Das eine Extrem ist zuviel Fürsorge:
Aus Angst, dass es dem Kind gesundheitlich schlechter gehen könnte, wird das Kind zu stark behütet. Eltern sollten dann ihr eigenes Selbstvertrauen und auch das des Kindes stärken, indem sie ihrem Kind mehr Autonomie eingestehen und sein Selbstwertgefühl steigern.
Das andere Extrem ist, den Herzfehler vollkommen zu leugnen.
Die Eltern akzeptieren die Krankheit nicht und verhalten sich, als ob alles ganz normal sei.
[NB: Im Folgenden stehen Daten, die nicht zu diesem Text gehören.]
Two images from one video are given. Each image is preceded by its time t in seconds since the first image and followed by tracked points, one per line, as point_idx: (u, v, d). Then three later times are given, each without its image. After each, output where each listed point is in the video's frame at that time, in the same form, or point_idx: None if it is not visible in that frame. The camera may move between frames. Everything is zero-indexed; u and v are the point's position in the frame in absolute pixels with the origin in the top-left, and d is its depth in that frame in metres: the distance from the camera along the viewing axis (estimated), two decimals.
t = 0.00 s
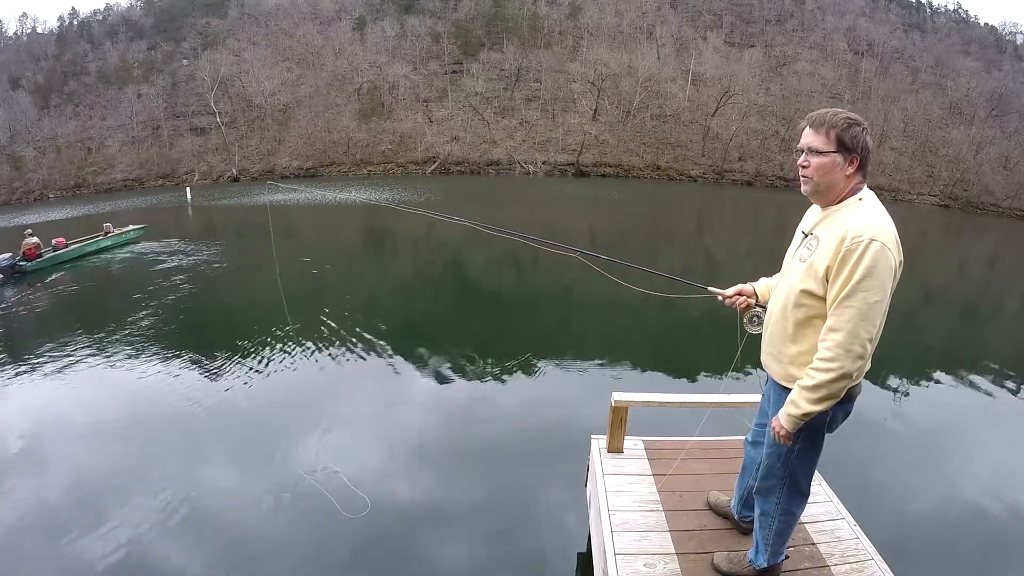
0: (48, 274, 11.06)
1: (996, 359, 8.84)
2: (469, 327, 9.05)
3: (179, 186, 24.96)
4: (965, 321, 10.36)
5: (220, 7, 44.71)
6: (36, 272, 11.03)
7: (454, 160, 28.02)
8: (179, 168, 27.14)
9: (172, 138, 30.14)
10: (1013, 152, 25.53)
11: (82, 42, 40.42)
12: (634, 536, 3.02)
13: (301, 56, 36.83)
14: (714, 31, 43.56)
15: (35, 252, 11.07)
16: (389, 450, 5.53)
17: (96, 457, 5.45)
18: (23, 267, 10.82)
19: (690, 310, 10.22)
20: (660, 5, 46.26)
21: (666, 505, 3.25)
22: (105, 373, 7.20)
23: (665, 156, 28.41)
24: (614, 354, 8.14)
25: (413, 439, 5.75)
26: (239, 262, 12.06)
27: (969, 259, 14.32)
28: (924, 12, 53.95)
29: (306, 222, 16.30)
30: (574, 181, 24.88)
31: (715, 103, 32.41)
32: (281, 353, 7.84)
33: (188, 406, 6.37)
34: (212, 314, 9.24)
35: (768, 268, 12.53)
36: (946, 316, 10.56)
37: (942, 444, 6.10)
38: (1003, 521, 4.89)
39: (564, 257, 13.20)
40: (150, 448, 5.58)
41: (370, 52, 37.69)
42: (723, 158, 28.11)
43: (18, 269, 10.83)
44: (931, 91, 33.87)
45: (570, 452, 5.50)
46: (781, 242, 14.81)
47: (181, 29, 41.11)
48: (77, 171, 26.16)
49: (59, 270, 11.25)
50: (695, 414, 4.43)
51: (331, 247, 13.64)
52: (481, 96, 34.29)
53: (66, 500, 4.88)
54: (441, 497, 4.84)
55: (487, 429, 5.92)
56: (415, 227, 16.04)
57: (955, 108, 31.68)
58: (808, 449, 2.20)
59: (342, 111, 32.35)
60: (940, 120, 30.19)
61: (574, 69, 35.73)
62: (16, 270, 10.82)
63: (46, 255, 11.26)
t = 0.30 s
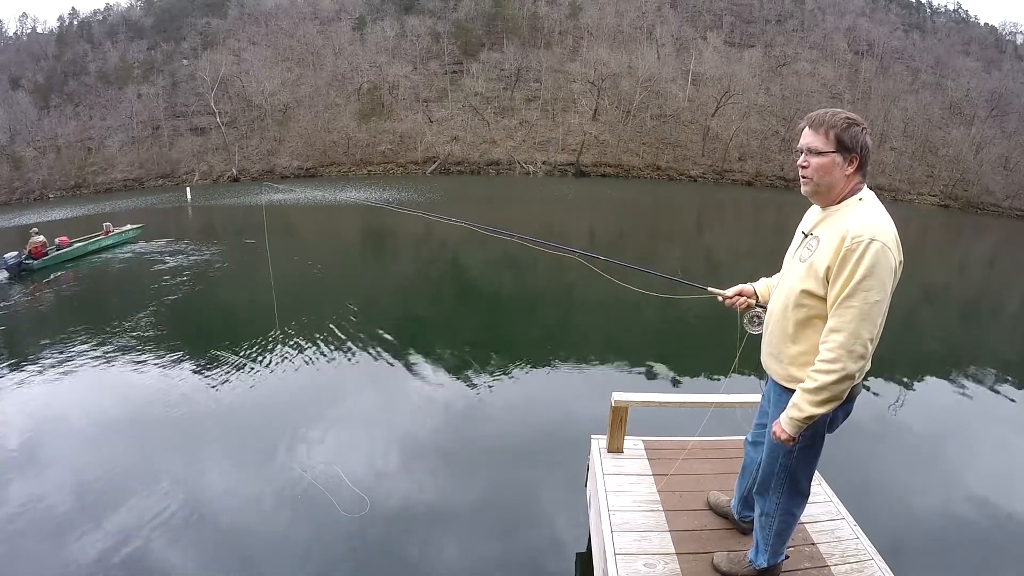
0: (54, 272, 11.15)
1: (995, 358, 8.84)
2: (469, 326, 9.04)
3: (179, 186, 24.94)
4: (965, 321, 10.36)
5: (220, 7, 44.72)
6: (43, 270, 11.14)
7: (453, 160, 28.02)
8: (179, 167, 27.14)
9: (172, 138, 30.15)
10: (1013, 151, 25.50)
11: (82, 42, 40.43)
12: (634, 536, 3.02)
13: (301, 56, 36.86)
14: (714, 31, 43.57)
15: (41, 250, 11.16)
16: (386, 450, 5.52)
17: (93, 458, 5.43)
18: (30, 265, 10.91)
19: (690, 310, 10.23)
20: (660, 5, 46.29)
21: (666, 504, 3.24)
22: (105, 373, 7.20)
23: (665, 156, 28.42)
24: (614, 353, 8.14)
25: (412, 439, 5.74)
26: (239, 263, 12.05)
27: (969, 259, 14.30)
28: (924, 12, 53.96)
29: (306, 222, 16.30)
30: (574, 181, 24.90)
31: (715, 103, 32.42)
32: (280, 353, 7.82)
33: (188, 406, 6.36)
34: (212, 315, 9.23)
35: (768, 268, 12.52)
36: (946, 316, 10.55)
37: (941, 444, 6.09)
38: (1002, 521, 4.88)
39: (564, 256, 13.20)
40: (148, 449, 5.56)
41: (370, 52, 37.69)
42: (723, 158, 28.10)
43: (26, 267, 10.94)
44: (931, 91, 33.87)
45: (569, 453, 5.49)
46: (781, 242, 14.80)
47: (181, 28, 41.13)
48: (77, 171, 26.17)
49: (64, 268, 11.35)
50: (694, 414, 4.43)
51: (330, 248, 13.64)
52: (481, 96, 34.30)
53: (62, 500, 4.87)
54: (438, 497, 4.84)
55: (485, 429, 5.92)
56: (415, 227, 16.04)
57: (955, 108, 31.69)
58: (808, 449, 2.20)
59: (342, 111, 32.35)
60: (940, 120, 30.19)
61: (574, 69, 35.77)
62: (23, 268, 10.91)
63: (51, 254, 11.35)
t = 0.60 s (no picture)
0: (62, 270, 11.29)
1: (995, 358, 8.83)
2: (469, 327, 9.04)
3: (179, 186, 24.94)
4: (965, 321, 10.36)
5: (220, 7, 44.75)
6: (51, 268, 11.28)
7: (453, 160, 28.01)
8: (179, 168, 27.14)
9: (172, 138, 30.14)
10: (1013, 151, 25.48)
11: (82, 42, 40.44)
12: (633, 536, 3.02)
13: (301, 56, 36.90)
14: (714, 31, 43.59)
15: (48, 248, 11.28)
16: (386, 450, 5.52)
17: (93, 458, 5.42)
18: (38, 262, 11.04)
19: (690, 310, 10.22)
20: (660, 6, 46.33)
21: (666, 504, 3.24)
22: (105, 373, 7.19)
23: (665, 156, 28.42)
24: (614, 353, 8.15)
25: (411, 439, 5.74)
26: (239, 262, 12.04)
27: (969, 259, 14.30)
28: (923, 12, 53.98)
29: (306, 222, 16.29)
30: (574, 181, 24.89)
31: (715, 103, 32.43)
32: (279, 354, 7.81)
33: (188, 406, 6.36)
34: (212, 314, 9.22)
35: (768, 268, 12.52)
36: (946, 316, 10.55)
37: (941, 444, 6.09)
38: (1002, 522, 4.88)
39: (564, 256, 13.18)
40: (148, 449, 5.56)
41: (370, 52, 37.75)
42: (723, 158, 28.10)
43: (35, 266, 11.08)
44: (931, 91, 33.87)
45: (568, 453, 5.48)
46: (781, 242, 14.80)
47: (181, 28, 41.14)
48: (77, 171, 26.17)
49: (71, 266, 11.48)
50: (695, 414, 4.42)
51: (330, 248, 13.63)
52: (481, 96, 34.32)
53: (62, 500, 4.87)
54: (438, 497, 4.85)
55: (485, 429, 5.92)
56: (415, 227, 16.03)
57: (955, 108, 31.68)
58: (808, 449, 2.20)
59: (341, 111, 32.38)
60: (940, 120, 30.19)
61: (574, 69, 35.82)
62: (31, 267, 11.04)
63: (57, 252, 11.47)
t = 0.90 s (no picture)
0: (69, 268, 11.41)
1: (995, 359, 8.84)
2: (470, 326, 9.04)
3: (179, 186, 24.94)
4: (965, 321, 10.36)
5: (220, 7, 44.76)
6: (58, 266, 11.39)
7: (453, 160, 28.01)
8: (179, 168, 27.13)
9: (172, 138, 30.14)
10: (1014, 151, 25.48)
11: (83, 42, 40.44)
12: (633, 536, 3.02)
13: (301, 56, 36.91)
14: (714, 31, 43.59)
15: (55, 247, 11.40)
16: (386, 450, 5.52)
17: (92, 458, 5.42)
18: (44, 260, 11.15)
19: (691, 310, 10.22)
20: (660, 6, 46.34)
21: (666, 505, 3.24)
22: (105, 373, 7.19)
23: (665, 156, 28.42)
24: (614, 353, 8.15)
25: (411, 439, 5.74)
26: (240, 262, 12.04)
27: (969, 259, 14.30)
28: (923, 13, 54.00)
29: (306, 222, 16.29)
30: (574, 181, 24.90)
31: (715, 103, 32.43)
32: (280, 354, 7.81)
33: (188, 407, 6.36)
34: (213, 314, 9.22)
35: (768, 268, 12.52)
36: (946, 316, 10.55)
37: (942, 445, 6.09)
38: (1001, 522, 4.87)
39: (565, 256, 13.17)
40: (148, 449, 5.55)
41: (369, 52, 37.77)
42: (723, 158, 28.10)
43: (42, 264, 11.20)
44: (931, 91, 33.86)
45: (568, 454, 5.48)
46: (781, 242, 14.81)
47: (181, 28, 41.14)
48: (77, 171, 26.16)
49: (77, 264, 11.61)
50: (694, 414, 4.43)
51: (330, 248, 13.63)
52: (481, 96, 34.32)
53: (62, 500, 4.87)
54: (437, 497, 4.85)
55: (486, 430, 5.92)
56: (415, 227, 16.02)
57: (956, 107, 31.68)
58: (808, 450, 2.20)
59: (341, 111, 32.38)
60: (940, 120, 30.19)
61: (574, 69, 35.84)
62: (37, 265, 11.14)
63: (63, 250, 11.58)
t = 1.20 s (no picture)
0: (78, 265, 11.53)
1: (995, 358, 8.84)
2: (470, 326, 9.04)
3: (178, 186, 24.93)
4: (965, 321, 10.36)
5: (220, 7, 44.76)
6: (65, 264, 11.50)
7: (453, 160, 28.01)
8: (179, 168, 27.13)
9: (172, 138, 30.14)
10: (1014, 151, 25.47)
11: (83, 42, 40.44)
12: (633, 536, 3.02)
13: (301, 56, 36.92)
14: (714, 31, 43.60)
15: (63, 245, 11.52)
16: (386, 451, 5.52)
17: (91, 458, 5.42)
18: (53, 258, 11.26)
19: (691, 310, 10.23)
20: (660, 6, 46.34)
21: (666, 504, 3.24)
22: (104, 373, 7.18)
23: (665, 156, 28.43)
24: (614, 353, 8.16)
25: (411, 440, 5.74)
26: (240, 262, 12.04)
27: (969, 259, 14.30)
28: (923, 13, 54.01)
29: (306, 222, 16.28)
30: (574, 180, 24.91)
31: (715, 103, 32.44)
32: (280, 353, 7.82)
33: (187, 407, 6.35)
34: (213, 314, 9.22)
35: (768, 268, 12.52)
36: (946, 316, 10.54)
37: (941, 445, 6.08)
38: (1001, 523, 4.87)
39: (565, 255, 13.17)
40: (148, 449, 5.55)
41: (369, 52, 37.79)
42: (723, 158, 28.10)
43: (50, 261, 11.29)
44: (931, 91, 33.86)
45: (568, 454, 5.48)
46: (780, 242, 14.81)
47: (181, 28, 41.14)
48: (77, 171, 26.16)
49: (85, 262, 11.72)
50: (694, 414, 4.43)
51: (330, 248, 13.63)
52: (481, 96, 34.33)
53: (61, 501, 4.87)
54: (436, 497, 4.85)
55: (486, 430, 5.91)
56: (415, 227, 16.01)
57: (955, 107, 31.68)
58: (808, 451, 2.20)
59: (341, 111, 32.39)
60: (940, 120, 30.19)
61: (574, 69, 35.85)
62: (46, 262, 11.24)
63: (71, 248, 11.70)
Die Kinder erhalten dadurch widersprüchliche Botschaften:

Einerseits unterscheidet sich ihre Schulbildung nicht von der anderer Kinder, andererseits müssen sie mit den Problemen klar kommen, die ihr Herzfehler mit sich bringt. In diesem Fall wird alles erlaubt, weil die Eltern davon ausgehen, dass gewisse Einschränkungen das Kind an seiner Entfaltung hindern und es darunter leidet. Diese beiden gegensätzlichen Herangehensweisen verursachen die meisten Probleme, mit denen Pädagogen beim Unterricht von herzkranken Kindern zu kämpfen haben.

Die Familie muss hier die richtige Balance finden.
Nur so können herzkranke Kinder die bestmögliche Schulbildung erhalten. Es ist die Aufgabe der Familie, dem Kind die Geborgenheit und Sicherheit zu geben, die es für seine Entwicklung braucht. Gleichzeitig sind alle an der Schulbildung Beteiligten gefordert, herzkranken Kindern ein Umfeld voller Wärme, Einfühlsamkeit und Toleranz zu schaffen. Die Schule hat eine Bedeutung für die soziale Integration von Kindern und Jugendlichen. In das soziale Umfeld integriert zu sein, ist ein zentraler Aspekt in der Entwicklung aller Menschen – ob mit oder ohne Herzfehler.

Pädagogen sollten nicht nur Wissen vermitteln, sondern sich auch um die emotionalen Aspekte der kindlichen Entwicklung kümmern und dafür sorgen, dass das Kind neue Konzepte versteht.